Draper Mayor Troy Walker noted Swire Coca-Cola that employs about 800 people in Draper, but those people previously had a barrier between mass transit and their worksite. In this case, they could ride microtransit from the FrontRunner location to their workplace for that “last-mile” connection. 

UTA Board of Trustees Chair Carlton Christensen was joined by Salt Lake County Mayor Jenny Wilson, South Jordan Mayor Dawn Ramsey and Draper Mayor Troy Walker for the November launch of UTA on Demand by Via. (Mimi Darley Dutton/City Journals)


“This eliminates that barrier for their employees who would otherwise like to use transit,” Walker said. “There’s only one way to really clean the air here — it’s our vehicles that pollute. It doesn’t matter our party or politics, you want to be able to breathe. Growth is here, and it’s coming. We need to find ways that are efficient, real and effective, and this is one of them.”

South Jordan Mayor Dawn Ramsey also spoke at the program’s launch. “This is going to be a game changer for air quality issues if people will choose to use it,” she said.

University of Utah Health employee Chris Shirley was excited to see the service offered. 

“One of our big challenges or concerns are patients who are at risk for missing health appointments because they can’t find adequate transportation,” he said. “UTA does a good job with their paratransit options. A lot of times, that last mile, that door to door, getting people to places like the South Jordan Health Center, that’s interesting to us, and we’d really like to increase access for them. Another reason it’s interesting is the university is trying to do a better job of sustainability. If we can get our own employees out of their cars and on microtransit and mass transit options, that’s better for everybody, and we’ll be a better partner in our community.” 

Carl Arky, a spokesperson for UTA, said the service wasn’t intended to be competition for Uber and Lyft, but it could be an alternative, as long as it’s within the 65-mile service radius. 

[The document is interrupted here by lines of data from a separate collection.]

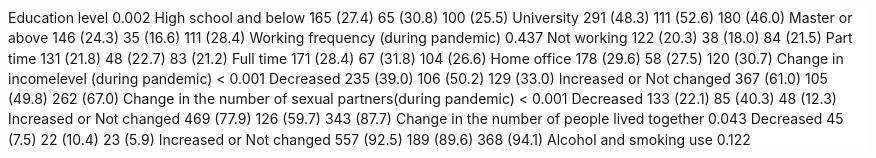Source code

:Education level 
0.002 
High school and below 
165 (27.4) 
65 (30.8) 
100 (25.5) 
University 
291 (48.3) 
111 (52.6) 
180 (46.0) 
Master or above 
146 (24.3) 
35 (16.6) 
111 (28.4) 
Working frequency (during pandemic) 
0.437 
Not working 
122 (20.3) 
38 (18.0) 
84 (21.5) 
Part time 
131 (21.8) 
48 (22.7) 
83 (21.2) 
Full time 
171 (28.4) 
67 (31.8) 
104 (26.6) 
Home office 
178 (29.6) 
58 (27.5) 
120 (30.7) 
Change in incomelevel (during pandemic) 
< 0.001 
Decreased 
235 (39.0) 
106 (50.2) 
129 (33.0) 
Increased or Not changed 
367 (61.0) 
105 (49.8) 
262 (67.0) 
Change in the number of sexual partners(during pandemic) 
< 0.001 
Decreased 
133 (22.1) 
85 (40.3) 
48 (12.3) 
Increased or Not changed 
469 (77.9) 
126 (59.7) 
343 (87.7) 
Change in the number of people lived together 
0.043 
Decreased 
45 (7.5) 
22 (10.4) 
23 (5.9) 
Increased or Not changed 
557 (92.5) 
189 (89.6) 
368 (94.1) 
Alcohol and smoking use 
0.122 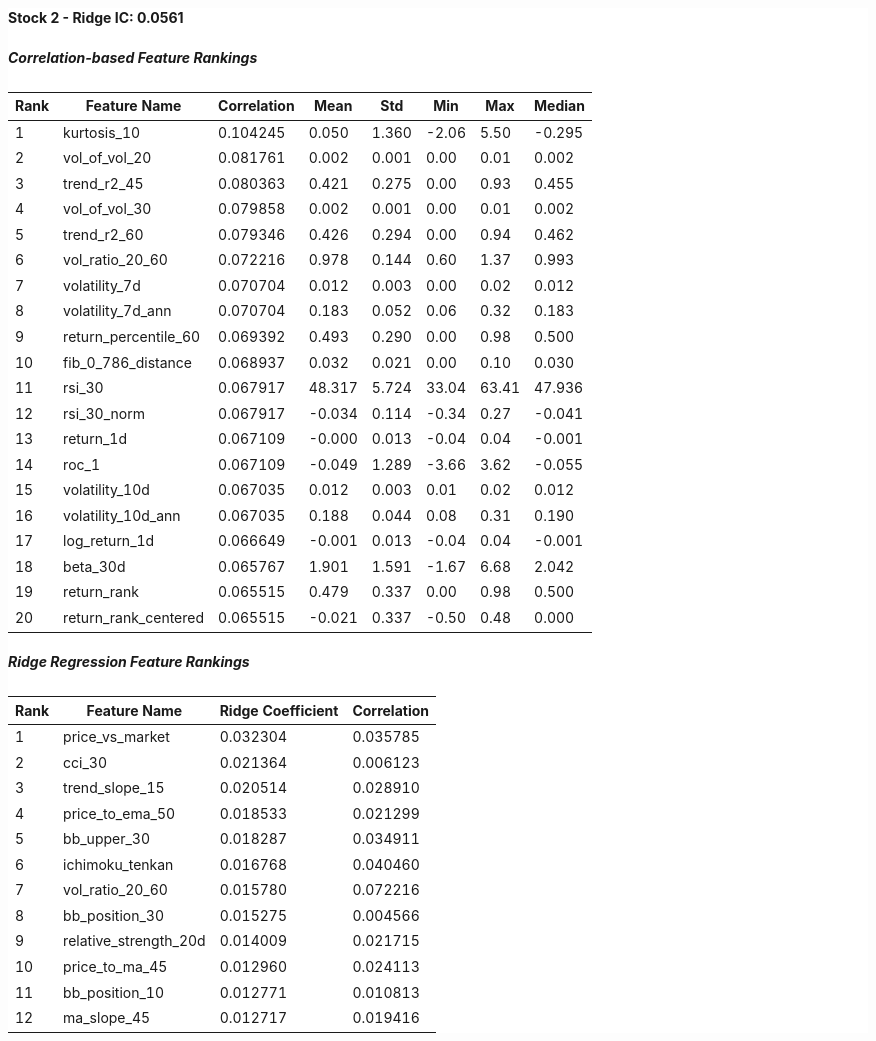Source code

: #### Stock 2 - Ridge IC: 0.0561

##### Correlation-based Feature Rankings
| Rank | Feature Name | Correlation | Mean | Std | Min | Max | Median |
|------|--------------|-------------|------|-----|-----|-----|--------|
|    1 | kurtosis_10                         |    0.104245 |  0.050 | 1.360 | -2.06 |  5.50 |   -0.295 |
|    2 | vol_of_vol_20                       |    0.081761 |  0.002 | 0.001 |  0.00 |  0.01 |    0.002 |
|    3 | trend_r2_45                         |    0.080363 |  0.421 | 0.275 |  0.00 |  0.93 |    0.455 |
|    4 | vol_of_vol_30                       |    0.079858 |  0.002 | 0.001 |  0.00 |  0.01 |    0.002 |
|    5 | trend_r2_60                         |    0.079346 |  0.426 | 0.294 |  0.00 |  0.94 |    0.462 |
|    6 | vol_ratio_20_60                     |    0.072216 |  0.978 | 0.144 |  0.60 |  1.37 |    0.993 |
|    7 | volatility_7d                       |    0.070704 |  0.012 | 0.003 |  0.00 |  0.02 |    0.012 |
|    8 | volatility_7d_ann                   |    0.070704 |  0.183 | 0.052 |  0.06 |  0.32 |    0.183 |
|    9 | return_percentile_60                |    0.069392 |  0.493 | 0.290 |  0.00 |  0.98 |    0.500 |
|   10 | fib_0_786_distance                  |    0.068937 |  0.032 | 0.021 |  0.00 |  0.10 |    0.030 |
|   11 | rsi_30                              |    0.067917 | 48.317 | 5.724 | 33.04 | 63.41 |   47.936 |
|   12 | rsi_30_norm                         |    0.067917 | -0.034 | 0.114 | -0.34 |  0.27 |   -0.041 |
|   13 | return_1d                           |    0.067109 | -0.000 | 0.013 | -0.04 |  0.04 |   -0.001 |
|   14 | roc_1                               |    0.067109 | -0.049 | 1.289 | -3.66 |  3.62 |   -0.055 |
|   15 | volatility_10d                      |    0.067035 |  0.012 | 0.003 |  0.01 |  0.02 |    0.012 |
|   16 | volatility_10d_ann                  |    0.067035 |  0.188 | 0.044 |  0.08 |  0.31 |    0.190 |
|   17 | log_return_1d                       |    0.066649 | -0.001 | 0.013 | -0.04 |  0.04 |   -0.001 |
|   18 | beta_30d                            |    0.065767 |  1.901 | 1.591 | -1.67 |  6.68 |    2.042 |
|   19 | return_rank                         |    0.065515 |  0.479 | 0.337 |  0.00 |  0.98 |    0.500 |
|   20 | return_rank_centered                |    0.065515 | -0.021 | 0.337 | -0.50 |  0.48 |    0.000 |

##### Ridge Regression Feature Rankings  
| Rank | Feature Name | Ridge Coefficient | Correlation |
|------|--------------|-------------------|-------------|
|    1 | price_vs_market                     |          0.032304 |    0.035785 |
|    2 | cci_30                              |          0.021364 |    0.006123 |
|    3 | trend_slope_15                      |          0.020514 |    0.028910 |
|    4 | price_to_ema_50                     |          0.018533 |    0.021299 |
|    5 | bb_upper_30                         |          0.018287 |    0.034911 |
|    6 | ichimoku_tenkan                     |          0.016768 |    0.040460 |
|    7 | vol_ratio_20_60                     |          0.015780 |    0.072216 |
|    8 | bb_position_30                      |          0.015275 |    0.004566 |
|    9 | relative_strength_20d               |          0.014009 |    0.021715 |
|   10 | price_to_ma_45                      |          0.012960 |    0.024113 |
|   11 | bb_position_10                      |          0.012771 |    0.010813 |
|   12 | ma_slope_45                         |          0.012717 |    0.019416 |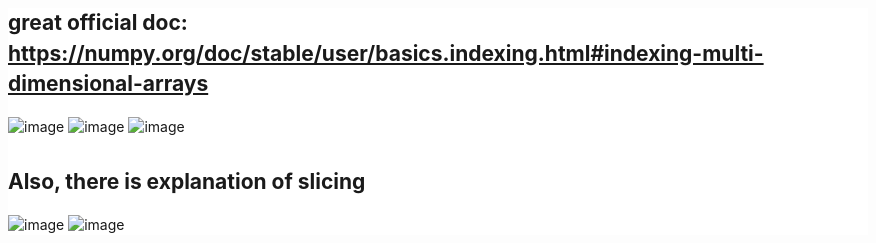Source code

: ## great official doc: https://numpy.org/doc/stable/user/basics.indexing.html#indexing-multi-dimensional-arrays


<img width="780" alt="image" src="https://user-images.githubusercontent.com/81428296/225521748-b4d7b4eb-c1f1-4724-8fe7-c8336279122b.png">
<img width="768" alt="image" src="https://user-images.githubusercontent.com/81428296/225521886-054795a0-5a30-4b99-980c-f9e70907da18.png">
<img width="772" alt="image" src="https://user-images.githubusercontent.com/81428296/225521474-7f10ed17-b2a4-4929-9f86-d6997fbb8d72.png">

## Also, there is explanation of slicing
<img width="759" alt="image" src="https://user-images.githubusercontent.com/81428296/225522042-9419309e-ea49-4752-b140-98eb4851654b.png">
<img width="768" alt="image" src="https://user-images.githubusercontent.com/81428296/225522160-db40857a-5580-4624-a2f7-a1298454de2c.png">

“It’s very user friendly and very affordable,” Arky said. There is no limit to the number of miles traveled in one trip, and while it can’t take you directly to the airport because that’s out of the service radius, you could ride Via to a FrontRunner station to the North Temple FrontRunner to take the green line to the airport. 

The program follows UTA hours of Monday–Friday 6 a.m. to 9 p.m. To book a trip, download the Via app through Google Play or the Apple App Store or call 385-217-8191. More information can be found at

“Pick-up and drop-off locations are typically within a block of a rider’s exact location. The pilot project will run for one year and is intended to help UTA study how microtransit can expand service in Salt Lake County, improve access for people with disabilities, and provide first and last mile connections to TRAX and FrontRunner,” according to UTA. 

“I hope a year from now we are amazed at the success of this program,” said Salt Lake County Mayor Jenny Wilson. 

“We invite the public to ride,” said Carlton Christensen, UTA Board of Trustees chair.